**Task directions:** Taking each line of the records in turn, count those containing "nose" and report only the number.

Pose estimation data
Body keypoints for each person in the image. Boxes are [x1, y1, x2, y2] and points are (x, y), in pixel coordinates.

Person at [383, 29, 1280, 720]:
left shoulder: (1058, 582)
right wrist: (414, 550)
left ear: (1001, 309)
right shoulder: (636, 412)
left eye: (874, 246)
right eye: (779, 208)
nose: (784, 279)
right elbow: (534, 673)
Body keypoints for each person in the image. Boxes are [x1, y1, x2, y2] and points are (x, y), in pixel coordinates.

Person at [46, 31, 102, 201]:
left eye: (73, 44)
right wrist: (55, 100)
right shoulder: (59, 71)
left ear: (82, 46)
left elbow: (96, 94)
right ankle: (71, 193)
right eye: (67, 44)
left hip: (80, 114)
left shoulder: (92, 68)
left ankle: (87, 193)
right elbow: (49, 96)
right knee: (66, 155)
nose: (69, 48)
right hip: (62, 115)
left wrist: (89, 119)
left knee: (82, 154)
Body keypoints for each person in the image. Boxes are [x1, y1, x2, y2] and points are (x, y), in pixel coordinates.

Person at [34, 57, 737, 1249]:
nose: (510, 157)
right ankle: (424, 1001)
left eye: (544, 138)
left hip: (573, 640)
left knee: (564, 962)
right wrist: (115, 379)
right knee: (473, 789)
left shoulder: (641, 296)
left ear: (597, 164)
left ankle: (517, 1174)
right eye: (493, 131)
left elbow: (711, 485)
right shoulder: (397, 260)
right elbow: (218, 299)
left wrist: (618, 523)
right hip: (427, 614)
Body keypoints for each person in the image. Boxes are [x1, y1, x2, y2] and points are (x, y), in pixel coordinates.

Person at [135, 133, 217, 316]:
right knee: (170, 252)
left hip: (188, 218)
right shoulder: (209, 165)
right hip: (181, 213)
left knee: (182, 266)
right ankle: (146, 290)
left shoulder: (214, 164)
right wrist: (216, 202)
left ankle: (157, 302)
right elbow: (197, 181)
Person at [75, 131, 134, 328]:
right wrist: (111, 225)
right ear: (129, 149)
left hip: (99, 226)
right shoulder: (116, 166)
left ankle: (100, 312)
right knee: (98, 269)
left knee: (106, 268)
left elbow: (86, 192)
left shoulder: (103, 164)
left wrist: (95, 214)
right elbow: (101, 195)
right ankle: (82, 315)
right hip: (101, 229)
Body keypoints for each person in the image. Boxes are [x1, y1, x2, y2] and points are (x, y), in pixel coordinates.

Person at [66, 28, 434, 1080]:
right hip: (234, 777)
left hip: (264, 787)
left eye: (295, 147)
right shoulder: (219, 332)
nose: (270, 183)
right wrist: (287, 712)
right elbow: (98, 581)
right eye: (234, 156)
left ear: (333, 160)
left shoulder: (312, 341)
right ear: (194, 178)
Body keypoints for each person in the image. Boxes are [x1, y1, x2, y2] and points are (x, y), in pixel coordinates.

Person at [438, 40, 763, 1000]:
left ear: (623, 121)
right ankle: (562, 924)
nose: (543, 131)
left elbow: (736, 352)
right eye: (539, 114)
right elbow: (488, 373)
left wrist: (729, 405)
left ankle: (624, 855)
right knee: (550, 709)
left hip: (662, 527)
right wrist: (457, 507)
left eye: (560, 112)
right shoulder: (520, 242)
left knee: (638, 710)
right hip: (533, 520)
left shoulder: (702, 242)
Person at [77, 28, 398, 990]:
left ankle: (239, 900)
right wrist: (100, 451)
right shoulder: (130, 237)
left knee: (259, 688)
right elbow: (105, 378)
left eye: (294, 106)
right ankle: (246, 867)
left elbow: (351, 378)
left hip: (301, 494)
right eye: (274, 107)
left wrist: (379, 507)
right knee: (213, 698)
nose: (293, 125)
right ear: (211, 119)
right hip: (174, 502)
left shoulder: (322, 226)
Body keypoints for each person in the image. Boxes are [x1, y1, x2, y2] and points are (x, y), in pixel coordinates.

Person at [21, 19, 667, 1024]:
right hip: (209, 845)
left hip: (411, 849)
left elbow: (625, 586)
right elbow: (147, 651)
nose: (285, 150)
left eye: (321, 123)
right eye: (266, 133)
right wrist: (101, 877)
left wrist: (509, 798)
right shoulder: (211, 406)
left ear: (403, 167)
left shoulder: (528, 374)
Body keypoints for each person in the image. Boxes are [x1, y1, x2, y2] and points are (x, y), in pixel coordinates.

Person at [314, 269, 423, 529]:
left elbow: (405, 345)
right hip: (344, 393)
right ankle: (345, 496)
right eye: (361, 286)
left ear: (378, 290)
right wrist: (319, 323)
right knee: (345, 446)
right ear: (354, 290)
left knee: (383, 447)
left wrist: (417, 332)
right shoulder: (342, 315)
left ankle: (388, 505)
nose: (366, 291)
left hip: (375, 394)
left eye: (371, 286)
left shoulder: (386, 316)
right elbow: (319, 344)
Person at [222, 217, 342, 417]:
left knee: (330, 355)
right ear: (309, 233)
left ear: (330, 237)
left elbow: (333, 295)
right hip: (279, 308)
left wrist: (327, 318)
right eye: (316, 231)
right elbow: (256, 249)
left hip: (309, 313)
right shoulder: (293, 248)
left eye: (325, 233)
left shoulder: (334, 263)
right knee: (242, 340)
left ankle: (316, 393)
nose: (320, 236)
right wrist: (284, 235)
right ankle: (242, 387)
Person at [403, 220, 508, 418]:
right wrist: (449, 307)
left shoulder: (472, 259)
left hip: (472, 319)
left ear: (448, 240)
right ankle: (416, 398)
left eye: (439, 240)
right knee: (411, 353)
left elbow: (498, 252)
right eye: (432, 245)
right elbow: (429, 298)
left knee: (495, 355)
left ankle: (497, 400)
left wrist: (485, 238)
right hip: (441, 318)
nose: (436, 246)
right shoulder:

**Solution for this problem:** 10